Она также сообщила, что: «Устранение или уменьшение сладостей из вашего рациона не только ограничит потребление калорий; оно часто снижает потребление жиров. Сокращение потребления сладких продуктов немедленно снизит уровень сахара в крови, что поможет уменьшить вздутие живота и задержку жидкости, столь распространенные у женщин в перименопаузе».

Хотя бокал вина здесь и там может показаться хорошей идеей, которая поможет вам расслабиться, Росс настоятельно советует не превращать это в привычку.

«Алкоголь увеличивает риск сердечно-сосудистых заболеваний, заболеваний печени, высокого кровяного давления, диабета, колоректального рака и рака молочной железы, а также усугубляет приливы», — подчеркнула она.

«Рекомендуется употреблять не более 3-4 порций алкоголя в неделю. Отказ от алкоголя, даже 1 или 2 порций несколько раз в неделю, оказывает немедленное влияние на уровень сахара в крови, задержку воды, кровяное давление, потерю веса, уровень энергии, эмоциональную стабильность, изменения сна и частоту пульса», — сказал нам Росс.

Росс также отметил, что регулярное сохранение физической активности может существенно повлиять на самочувствие человека в период перименопаузы.

«Регулярные физические упражнения улучшают обмен веществ, дыхание, энергию и эмоциональную стабильность. Физические упражнения заставляют вас чувствовать себя более уверенно и помогают ослабить стресс, вызванный симптомами перименопаузы. Они укрепляют ваше сердце и улучшают качество сна», — объяснила она.

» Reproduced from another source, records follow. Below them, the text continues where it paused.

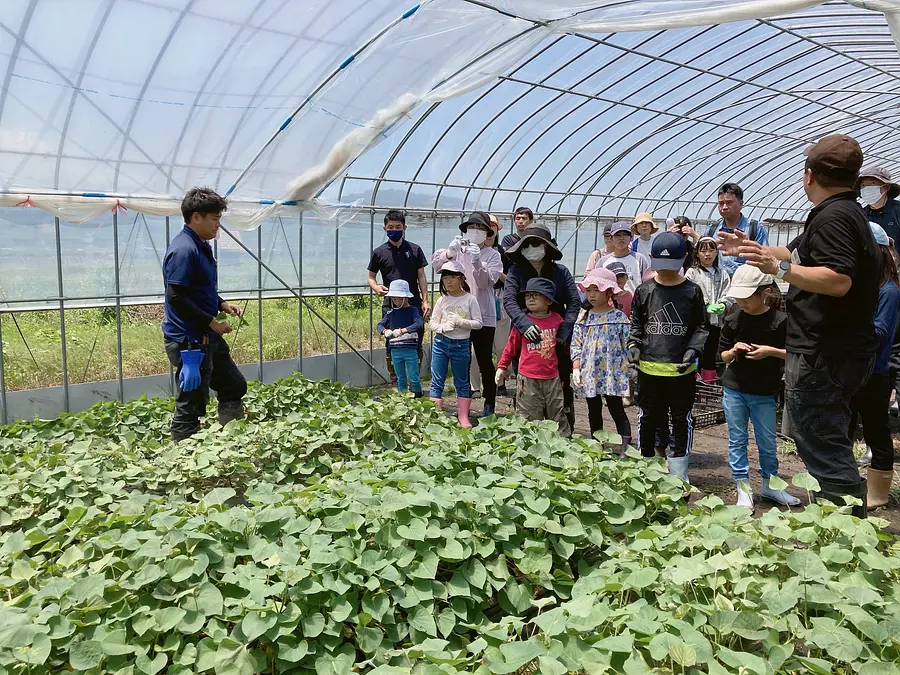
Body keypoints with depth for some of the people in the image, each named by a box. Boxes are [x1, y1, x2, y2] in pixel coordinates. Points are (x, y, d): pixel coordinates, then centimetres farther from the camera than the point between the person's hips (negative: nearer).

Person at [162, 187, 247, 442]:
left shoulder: (202, 246, 12)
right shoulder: (183, 250, -19)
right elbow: (176, 298, -24)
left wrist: (223, 305, 6)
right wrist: (212, 322, -18)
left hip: (208, 337, 11)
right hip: (189, 341, -11)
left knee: (235, 387, 19)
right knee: (190, 409, -1)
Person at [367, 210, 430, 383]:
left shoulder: (414, 249, 7)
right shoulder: (379, 252, 6)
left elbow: (421, 277, 9)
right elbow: (371, 276, 12)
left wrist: (425, 301, 1)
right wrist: (376, 287, -11)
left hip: (414, 305, 1)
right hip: (390, 306, 0)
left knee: (416, 346, 5)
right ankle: (395, 384, 14)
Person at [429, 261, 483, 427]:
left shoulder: (470, 299, -4)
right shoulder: (442, 300, 2)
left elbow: (478, 323, -5)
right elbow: (432, 322, 4)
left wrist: (461, 322, -19)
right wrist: (443, 327, -17)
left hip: (461, 345, -2)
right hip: (441, 342, 2)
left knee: (462, 383, 10)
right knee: (437, 382, 2)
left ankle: (463, 417, 18)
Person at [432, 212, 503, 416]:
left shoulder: (492, 255, 0)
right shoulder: (458, 250, 6)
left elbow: (486, 282, -12)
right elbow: (436, 261, -9)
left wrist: (477, 262, -28)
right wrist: (449, 252, -28)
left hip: (483, 317, -3)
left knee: (485, 361, 2)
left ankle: (489, 405, 13)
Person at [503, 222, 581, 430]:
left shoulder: (560, 272, 2)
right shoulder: (516, 271, 1)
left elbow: (574, 302, -4)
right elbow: (508, 300, -12)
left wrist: (563, 332, -16)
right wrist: (524, 323, -29)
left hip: (557, 342, 0)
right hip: (526, 340, 0)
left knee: (563, 386, 8)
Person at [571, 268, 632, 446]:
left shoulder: (619, 317, -5)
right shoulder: (583, 317, 4)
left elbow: (628, 346, -3)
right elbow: (576, 345, 5)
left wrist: (628, 371, -6)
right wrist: (576, 368, -4)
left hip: (613, 373, -4)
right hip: (589, 374, 4)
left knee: (617, 411, -1)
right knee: (594, 411, 15)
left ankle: (625, 446, 4)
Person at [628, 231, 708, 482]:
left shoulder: (692, 291, 0)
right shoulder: (644, 291, 2)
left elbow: (701, 327, 5)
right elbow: (636, 325, 10)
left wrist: (693, 349, -11)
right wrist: (633, 345, -6)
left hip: (681, 369, -1)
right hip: (649, 367, 1)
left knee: (682, 419, 9)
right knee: (647, 419, 11)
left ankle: (679, 475, 21)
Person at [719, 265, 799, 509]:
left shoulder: (780, 321, -9)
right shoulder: (733, 320, -1)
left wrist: (771, 351, -19)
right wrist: (734, 351, -14)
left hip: (764, 393, -2)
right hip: (734, 390, 2)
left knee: (768, 443, 10)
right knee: (737, 440, 6)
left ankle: (770, 485, 29)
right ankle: (743, 489, 16)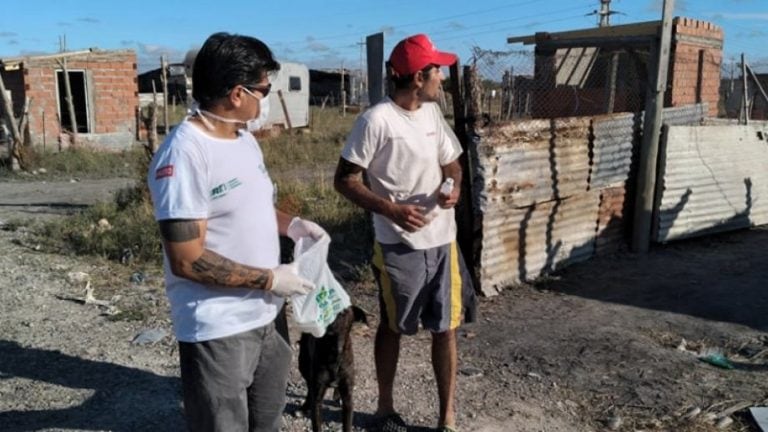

И наоборот, «отсутствие физических упражнений не только подвергает вас риску сердечно-сосудистых заболеваний, высокого кровяного давления и других хронических проблем со здоровьем, но также приводит к увеличению веса, ожирению, усталости, бессоннице и депрессии, которые ухудшают переход к перименопаузе», — сказал Росс.

«Упражнения всего по 30 минут 3 дня в неделю могут принести немедленную пользу для здоровья», — посоветовала она.

Наконец, добиться более качественного сна, возможно, труднее, но Росс подчеркнул, что регулярный хороший ночной отдых является ключом к поддержанию чувства хорошего самочувствия в период перименопаузы и в дальнейшей жизни.

«Сон необходим для вашего психического и физического здоровья», — сказала она, посоветовав в идеале спать не менее 7 часов в сутки.

Росс повторил, что тем, кто изо всех сил пытается поддерживать хорошую гигиену сна, могут помочь физические упражнения.

Если вы слишком заняты или слишком устали, чтобы заниматься спортом из-за требований жизни, вот несколько советов экспертов о том, как не сбиться с пути во время тренировок.

И вот что вы можете делать вместо физических упражнений, чтобы оставаться активными и здоровыми.